Provided information →
◆ ◆ ◆ ◆

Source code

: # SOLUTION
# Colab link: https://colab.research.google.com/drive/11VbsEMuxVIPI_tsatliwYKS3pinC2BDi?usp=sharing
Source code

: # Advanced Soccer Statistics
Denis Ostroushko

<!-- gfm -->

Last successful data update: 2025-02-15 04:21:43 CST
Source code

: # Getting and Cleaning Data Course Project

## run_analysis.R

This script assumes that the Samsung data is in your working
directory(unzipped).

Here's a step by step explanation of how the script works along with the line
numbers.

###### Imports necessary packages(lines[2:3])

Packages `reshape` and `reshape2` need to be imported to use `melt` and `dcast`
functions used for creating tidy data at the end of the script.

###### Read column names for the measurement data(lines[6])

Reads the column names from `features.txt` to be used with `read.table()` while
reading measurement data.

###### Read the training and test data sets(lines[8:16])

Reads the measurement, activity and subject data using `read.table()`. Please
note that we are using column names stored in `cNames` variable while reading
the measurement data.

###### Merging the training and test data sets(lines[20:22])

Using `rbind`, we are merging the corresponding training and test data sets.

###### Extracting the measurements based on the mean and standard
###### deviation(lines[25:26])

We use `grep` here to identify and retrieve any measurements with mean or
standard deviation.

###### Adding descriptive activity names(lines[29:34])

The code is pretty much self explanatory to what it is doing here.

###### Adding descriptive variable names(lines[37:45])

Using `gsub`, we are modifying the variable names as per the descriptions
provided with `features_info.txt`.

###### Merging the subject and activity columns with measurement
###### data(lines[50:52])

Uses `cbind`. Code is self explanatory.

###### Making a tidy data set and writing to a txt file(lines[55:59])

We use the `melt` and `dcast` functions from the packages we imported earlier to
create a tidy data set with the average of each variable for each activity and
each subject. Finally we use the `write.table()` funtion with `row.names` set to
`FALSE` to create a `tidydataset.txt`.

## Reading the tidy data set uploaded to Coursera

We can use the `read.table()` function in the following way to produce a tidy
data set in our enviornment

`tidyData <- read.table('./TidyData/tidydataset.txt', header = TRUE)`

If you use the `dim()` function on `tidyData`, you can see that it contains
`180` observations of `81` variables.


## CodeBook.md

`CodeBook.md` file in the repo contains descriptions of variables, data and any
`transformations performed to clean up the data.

◆ ◆ ◆ ◆

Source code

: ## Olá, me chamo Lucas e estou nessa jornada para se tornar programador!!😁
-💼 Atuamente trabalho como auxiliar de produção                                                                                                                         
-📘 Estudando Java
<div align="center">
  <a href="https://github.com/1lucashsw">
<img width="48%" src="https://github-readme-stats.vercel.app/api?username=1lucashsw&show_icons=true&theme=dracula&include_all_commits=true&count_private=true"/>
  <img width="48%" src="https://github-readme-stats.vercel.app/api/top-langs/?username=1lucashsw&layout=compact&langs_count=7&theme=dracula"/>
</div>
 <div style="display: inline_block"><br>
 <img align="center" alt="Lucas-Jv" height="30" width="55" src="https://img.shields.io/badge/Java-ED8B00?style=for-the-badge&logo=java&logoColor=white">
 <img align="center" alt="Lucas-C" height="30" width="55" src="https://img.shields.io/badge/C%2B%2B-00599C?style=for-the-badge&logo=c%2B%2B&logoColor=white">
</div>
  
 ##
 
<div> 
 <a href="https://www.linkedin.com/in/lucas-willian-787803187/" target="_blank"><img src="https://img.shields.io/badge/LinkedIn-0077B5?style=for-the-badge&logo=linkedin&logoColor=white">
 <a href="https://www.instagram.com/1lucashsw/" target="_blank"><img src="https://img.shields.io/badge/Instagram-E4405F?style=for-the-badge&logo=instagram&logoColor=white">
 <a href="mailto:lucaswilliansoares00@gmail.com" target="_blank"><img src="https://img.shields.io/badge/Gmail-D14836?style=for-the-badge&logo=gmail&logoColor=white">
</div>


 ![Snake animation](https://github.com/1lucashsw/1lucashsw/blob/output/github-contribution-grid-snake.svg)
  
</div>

◆ ◆ ◆ ◆

Instruction → Copy, exactly and only, the lines above that begin with the one containing "create a tidy" and finish with the one containing "up the data.".

Response to the task →
create a tidy data set with the average of each variable for each activity and
each subject. Finally we use the `write.table()` funtion with `row.names` set to
`FALSE` to create a `tidydataset.txt`.

## Reading the tidy data set uploaded to Coursera

We can use the `read.table()` function in the following way to produce a tidy
data set in our enviornment

`tidyData <- read.table('./TidyData/tidydataset.txt', header = TRUE)`

If you use the `dim()` function on `tidyData`, you can see that it contains
`180` observations of `81` variables.


## CodeBook.md

`CodeBook.md` file in the repo contains descriptions of variables, data and any
`transformations performed to clean up the data.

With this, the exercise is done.